— Data in this exercise —
•••••
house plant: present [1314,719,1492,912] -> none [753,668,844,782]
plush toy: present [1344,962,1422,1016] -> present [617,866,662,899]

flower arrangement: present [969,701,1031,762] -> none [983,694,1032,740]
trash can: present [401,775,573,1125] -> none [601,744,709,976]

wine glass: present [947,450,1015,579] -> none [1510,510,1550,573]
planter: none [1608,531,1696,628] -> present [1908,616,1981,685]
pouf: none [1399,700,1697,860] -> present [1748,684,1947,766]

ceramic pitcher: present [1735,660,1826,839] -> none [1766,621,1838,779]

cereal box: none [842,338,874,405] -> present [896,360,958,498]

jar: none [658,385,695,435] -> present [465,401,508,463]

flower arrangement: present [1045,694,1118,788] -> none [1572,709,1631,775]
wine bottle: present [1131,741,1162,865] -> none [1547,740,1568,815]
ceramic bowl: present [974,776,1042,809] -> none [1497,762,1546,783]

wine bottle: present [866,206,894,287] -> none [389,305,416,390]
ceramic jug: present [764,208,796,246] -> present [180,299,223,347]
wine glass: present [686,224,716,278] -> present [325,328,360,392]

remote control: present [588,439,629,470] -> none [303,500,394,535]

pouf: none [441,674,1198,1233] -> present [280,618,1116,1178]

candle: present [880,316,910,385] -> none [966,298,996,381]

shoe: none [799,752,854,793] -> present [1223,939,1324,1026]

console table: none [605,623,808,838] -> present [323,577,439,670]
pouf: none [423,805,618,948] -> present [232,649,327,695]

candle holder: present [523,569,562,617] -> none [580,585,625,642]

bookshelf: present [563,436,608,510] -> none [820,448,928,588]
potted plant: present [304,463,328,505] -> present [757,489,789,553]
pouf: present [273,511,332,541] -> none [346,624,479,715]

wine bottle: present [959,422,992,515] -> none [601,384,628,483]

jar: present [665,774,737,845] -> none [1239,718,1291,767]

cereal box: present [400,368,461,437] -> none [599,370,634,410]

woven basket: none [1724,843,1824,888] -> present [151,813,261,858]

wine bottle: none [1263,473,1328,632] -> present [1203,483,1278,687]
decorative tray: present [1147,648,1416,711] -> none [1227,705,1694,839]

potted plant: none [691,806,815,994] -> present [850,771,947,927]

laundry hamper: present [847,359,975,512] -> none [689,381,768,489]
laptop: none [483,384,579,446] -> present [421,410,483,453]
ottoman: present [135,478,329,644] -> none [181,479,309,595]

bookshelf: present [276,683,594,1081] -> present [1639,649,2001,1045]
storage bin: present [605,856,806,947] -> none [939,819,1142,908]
•••••
Starting with the first line of the records, repeat every line up to and including the one containing "laundry hamper: present", and nothing else.

— Response box —
house plant: present [1314,719,1492,912] -> none [753,668,844,782]
plush toy: present [1344,962,1422,1016] -> present [617,866,662,899]

flower arrangement: present [969,701,1031,762] -> none [983,694,1032,740]
trash can: present [401,775,573,1125] -> none [601,744,709,976]

wine glass: present [947,450,1015,579] -> none [1510,510,1550,573]
planter: none [1608,531,1696,628] -> present [1908,616,1981,685]
pouf: none [1399,700,1697,860] -> present [1748,684,1947,766]

ceramic pitcher: present [1735,660,1826,839] -> none [1766,621,1838,779]

cereal box: none [842,338,874,405] -> present [896,360,958,498]

jar: none [658,385,695,435] -> present [465,401,508,463]

flower arrangement: present [1045,694,1118,788] -> none [1572,709,1631,775]
wine bottle: present [1131,741,1162,865] -> none [1547,740,1568,815]
ceramic bowl: present [974,776,1042,809] -> none [1497,762,1546,783]

wine bottle: present [866,206,894,287] -> none [389,305,416,390]
ceramic jug: present [764,208,796,246] -> present [180,299,223,347]
wine glass: present [686,224,716,278] -> present [325,328,360,392]

remote control: present [588,439,629,470] -> none [303,500,394,535]

pouf: none [441,674,1198,1233] -> present [280,618,1116,1178]

candle: present [880,316,910,385] -> none [966,298,996,381]

shoe: none [799,752,854,793] -> present [1223,939,1324,1026]

console table: none [605,623,808,838] -> present [323,577,439,670]
pouf: none [423,805,618,948] -> present [232,649,327,695]

candle holder: present [523,569,562,617] -> none [580,585,625,642]

bookshelf: present [563,436,608,510] -> none [820,448,928,588]
potted plant: present [304,463,328,505] -> present [757,489,789,553]
pouf: present [273,511,332,541] -> none [346,624,479,715]

wine bottle: present [959,422,992,515] -> none [601,384,628,483]

jar: present [665,774,737,845] -> none [1239,718,1291,767]

cereal box: present [400,368,461,437] -> none [599,370,634,410]

woven basket: none [1724,843,1824,888] -> present [151,813,261,858]

wine bottle: none [1263,473,1328,632] -> present [1203,483,1278,687]
decorative tray: present [1147,648,1416,711] -> none [1227,705,1694,839]

potted plant: none [691,806,815,994] -> present [850,771,947,927]

laundry hamper: present [847,359,975,512] -> none [689,381,768,489]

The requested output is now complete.